## THE PROBLEM:
Please pick out every line of the data below that contains the word "shows".
Start of SOURCE MATERIAL
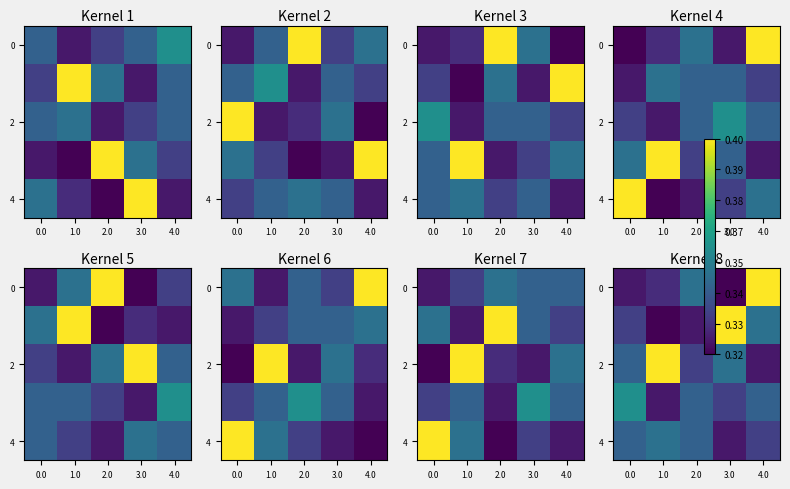

At which category does the chart reach its minimum across all series?

3.0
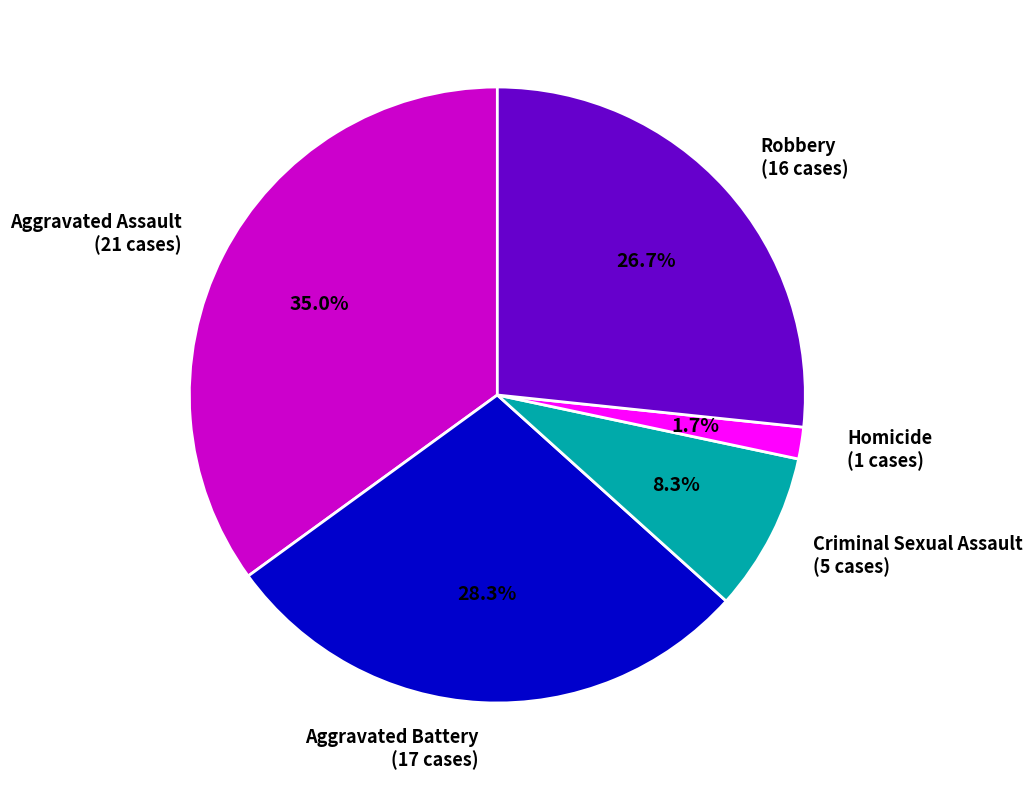

Is the sum of Aggravated Assault and Aggravated Battery greater than half?

Yes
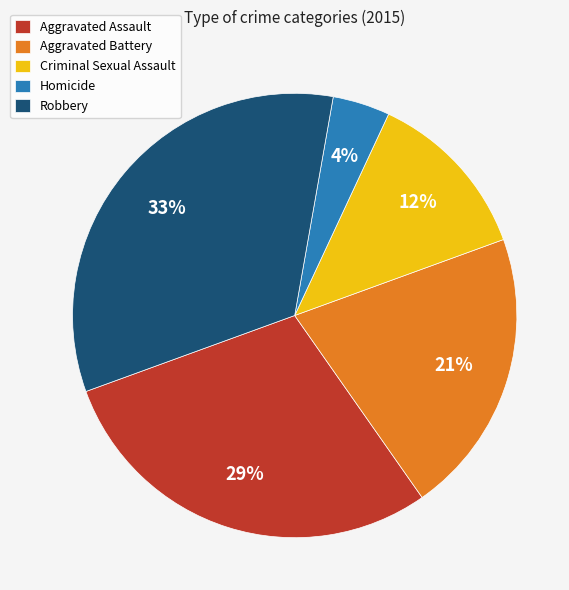

What is the ratio of the value at Criminal Sexual Assault to the value at Homicide?

3.0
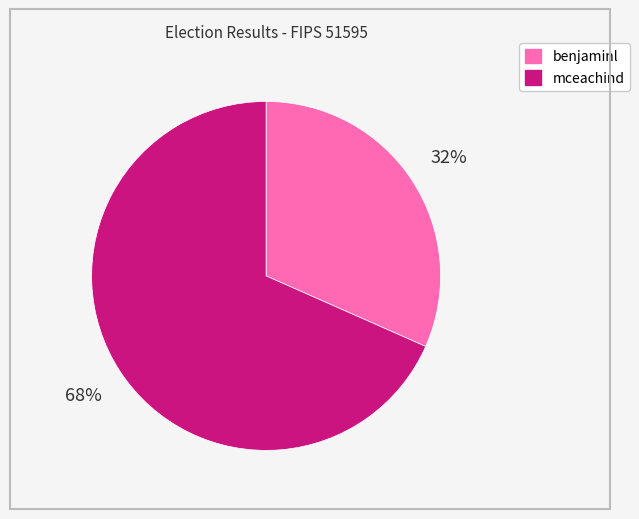

To the nearest percent, what percentage of the pie is mceachind?

68%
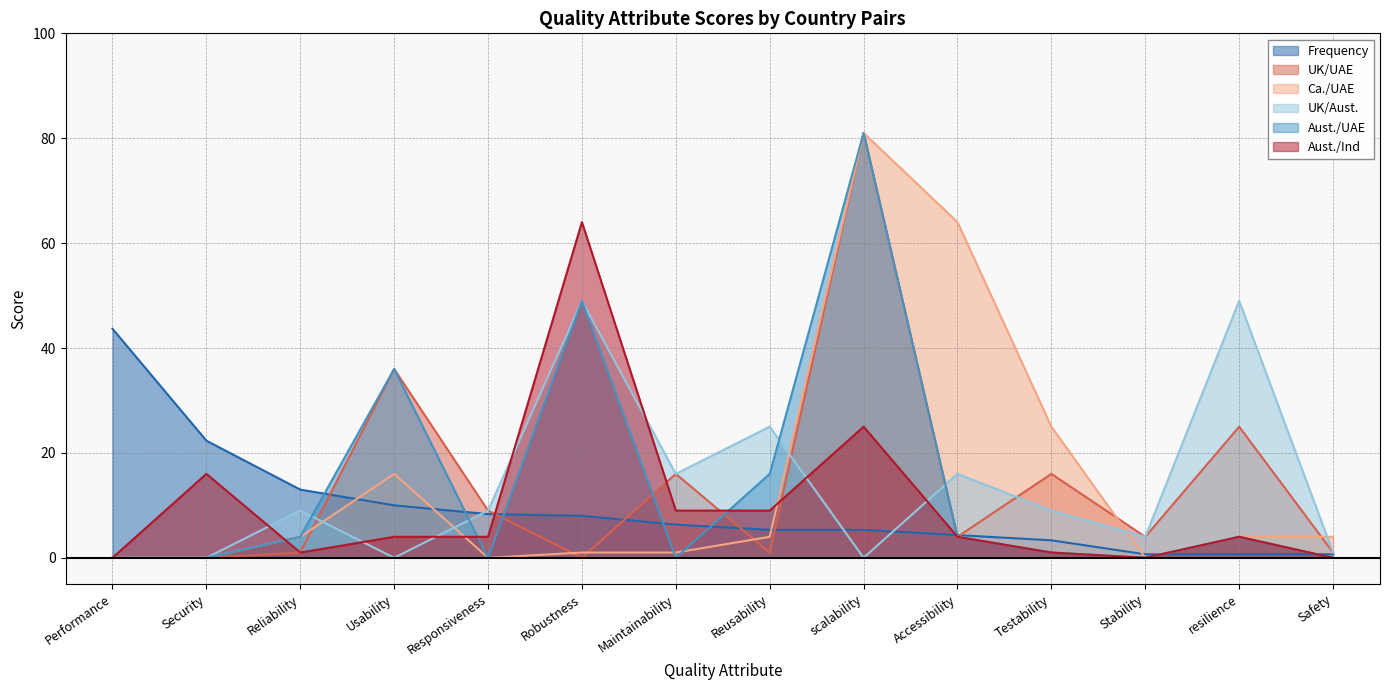

The Aust./UAE series shows 134.9 at scalability. True or false?

False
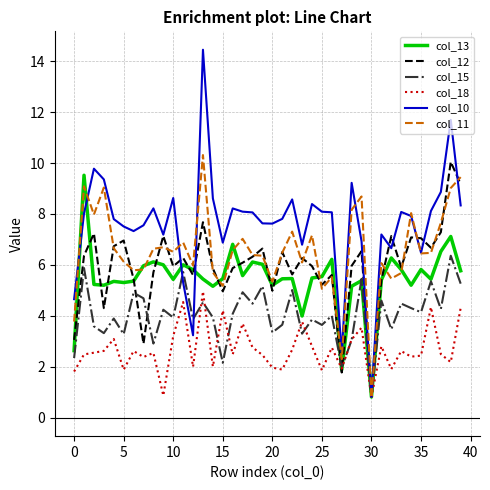

What is the smallest value displayed?

0.8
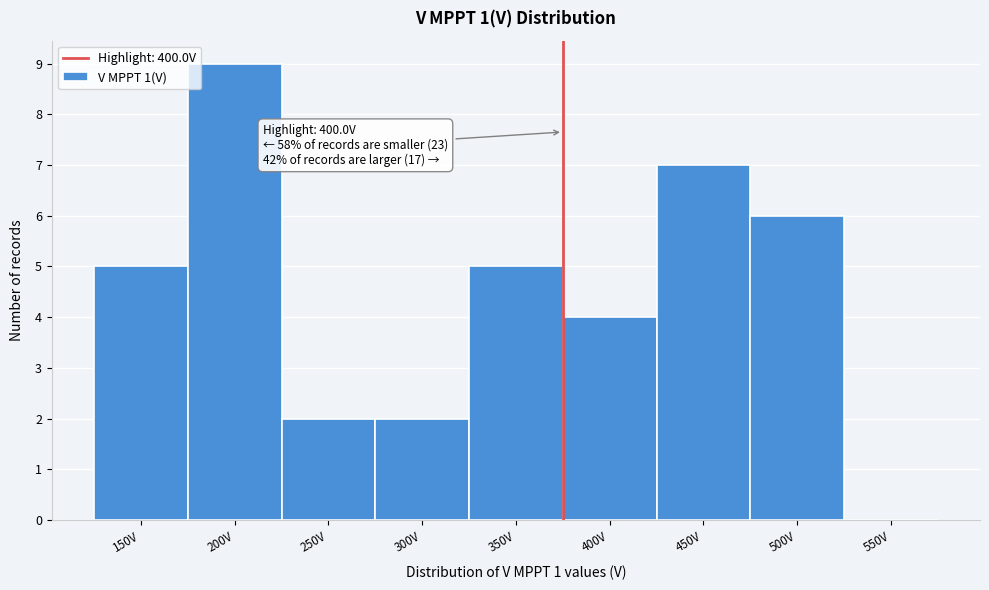

Reading left to right, extract all data points from this chart.

150V=5	200V=9	250V=2	300V=2	350V=5	400V=4	450V=7	500V=6	550V=0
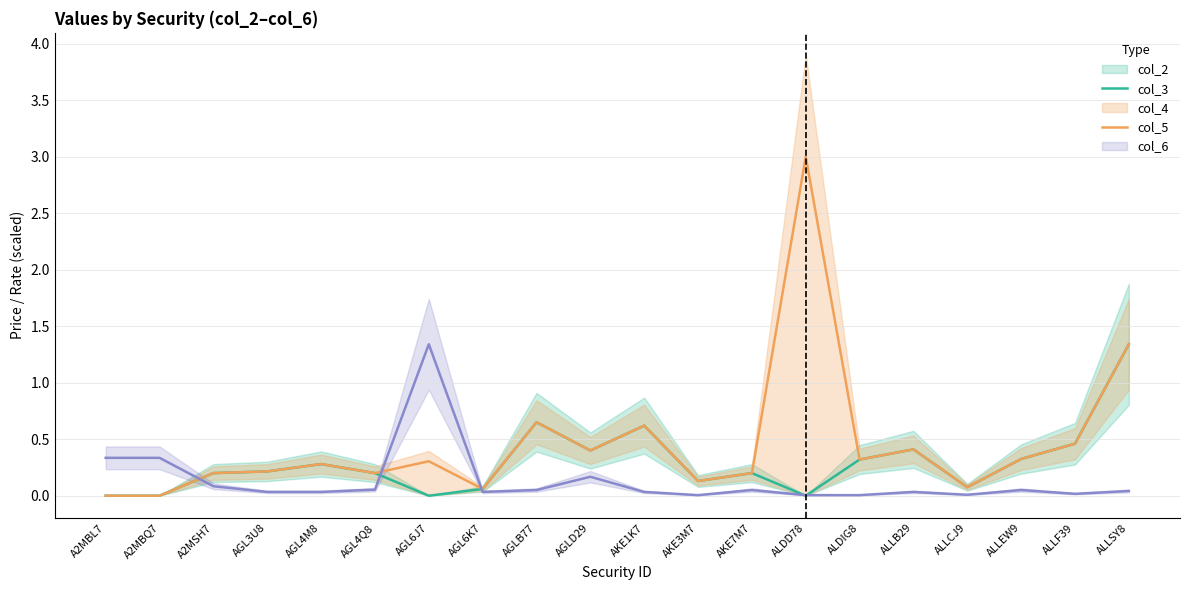

Is the value of col_3 at ALLCJ9 greater than the value of col_5 at AGLB77?

No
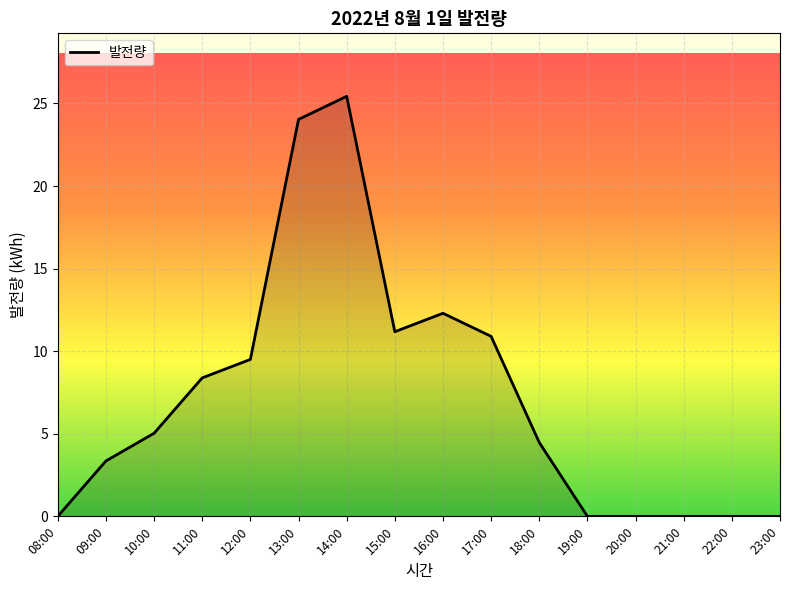

At which label is the value closest to 12?

16:00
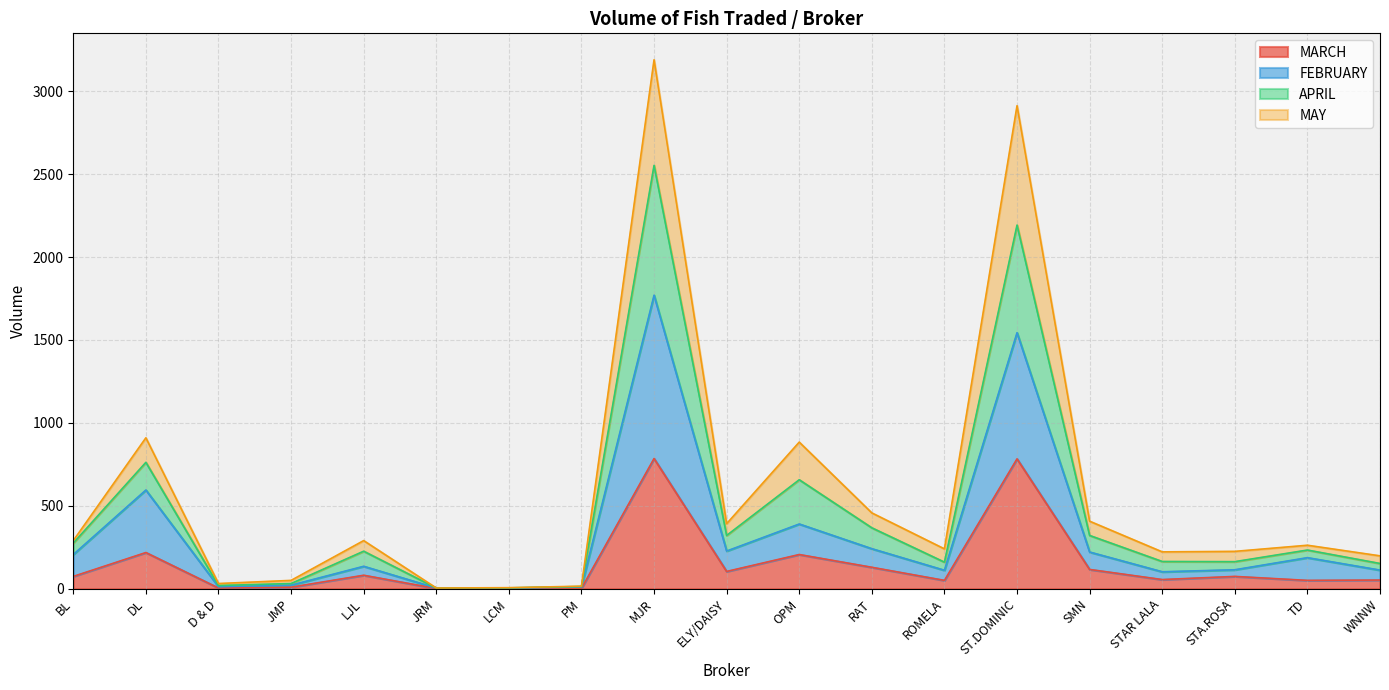

The MARCH series shows 74 at BL. True or false?

True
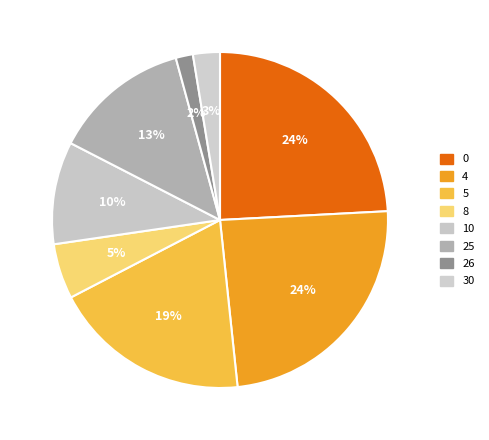

How many segments does this pie chart have?

8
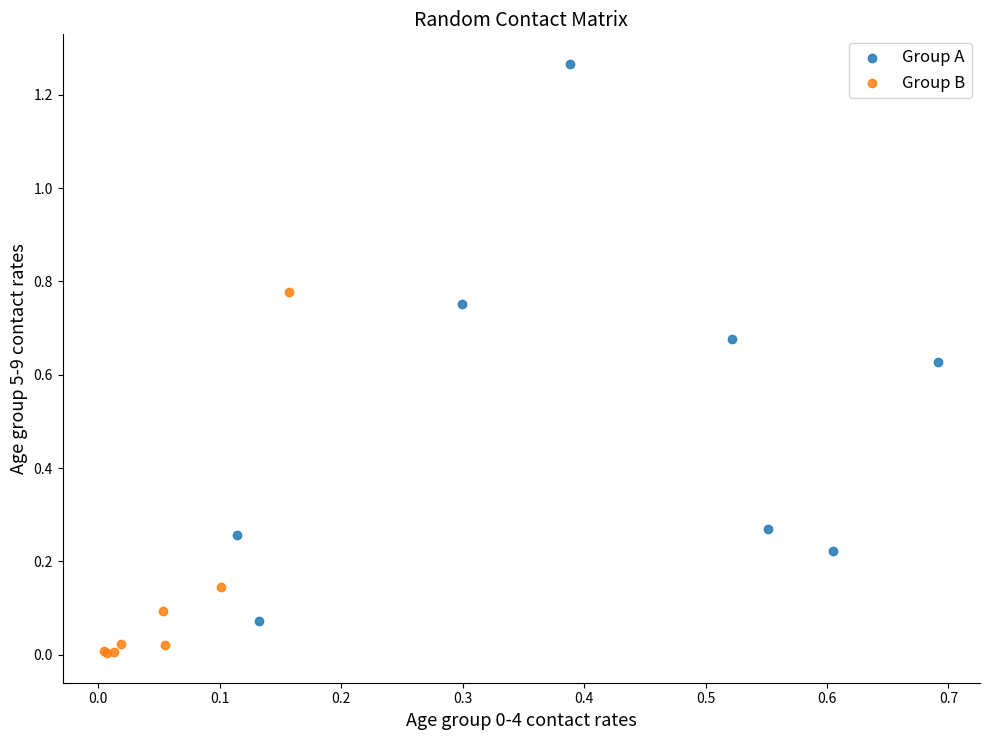

Which series contains the highest Y value?

Group A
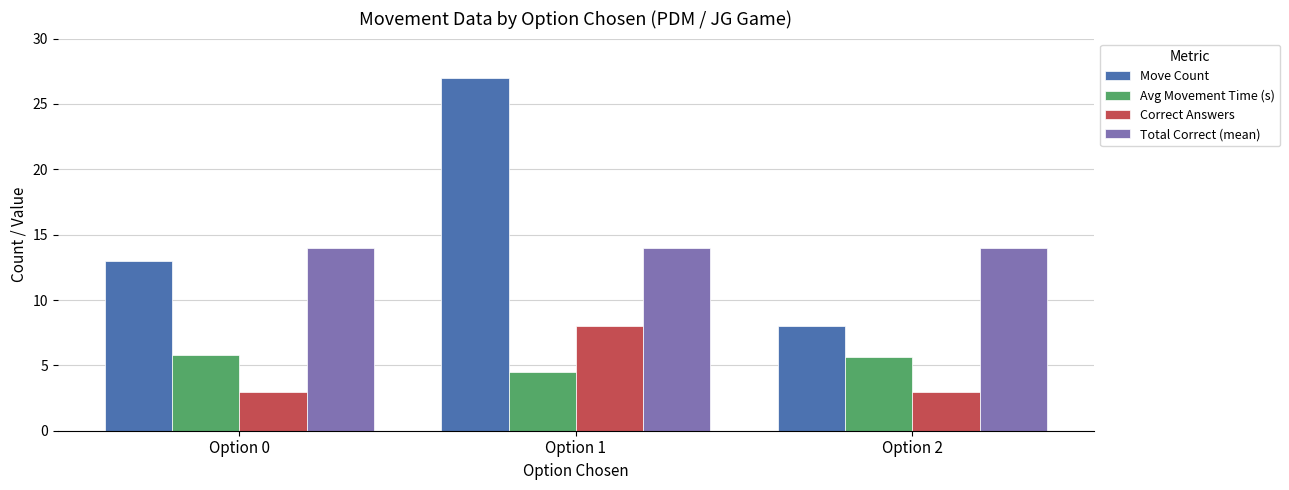

What is the difference between the maximum and minimum values in the Correct Answers series?

5.0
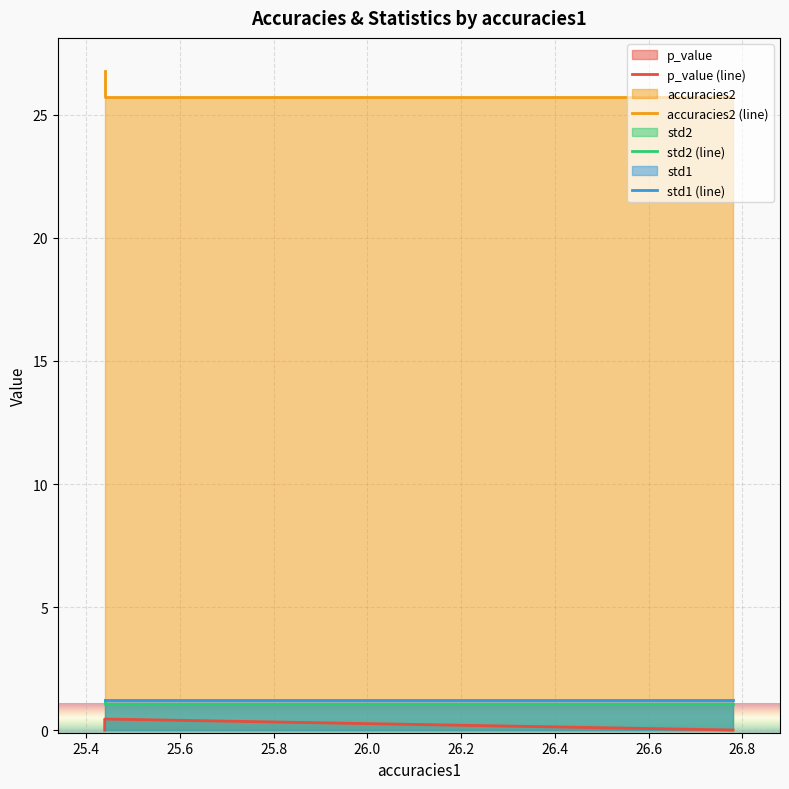

Which series has the largest total across all categories?

accuracies2 (line)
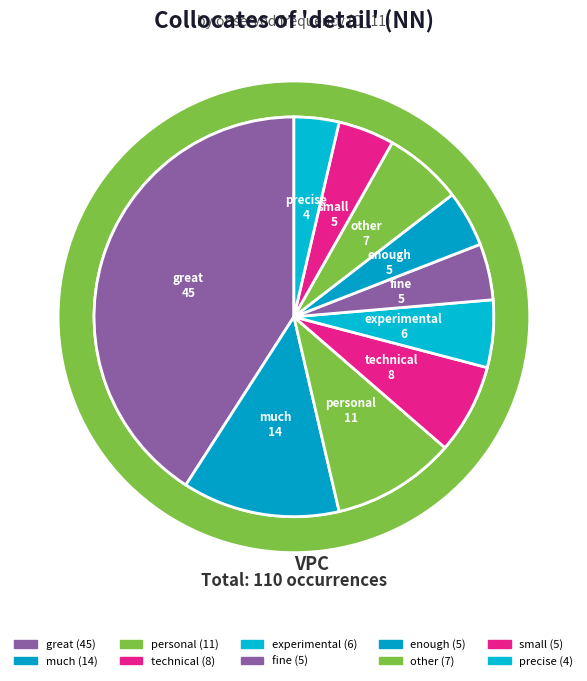

Between personal and great, which is larger?

great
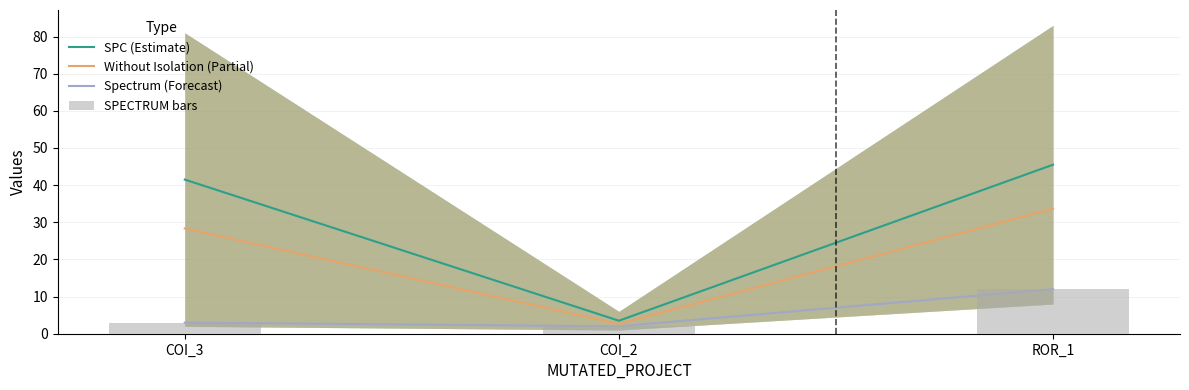

The SPC (Estimate) series shows 3.5 at COI_2. True or false?

True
End of SOURCE MATERIAL
## TASK ANSWER:
The Aust./UAE series shows 134.9 at scalability. True or false?
The MARCH series shows 74 at BL. True or false?
The SPC (Estimate) series shows 3.5 at COI_2. True or false?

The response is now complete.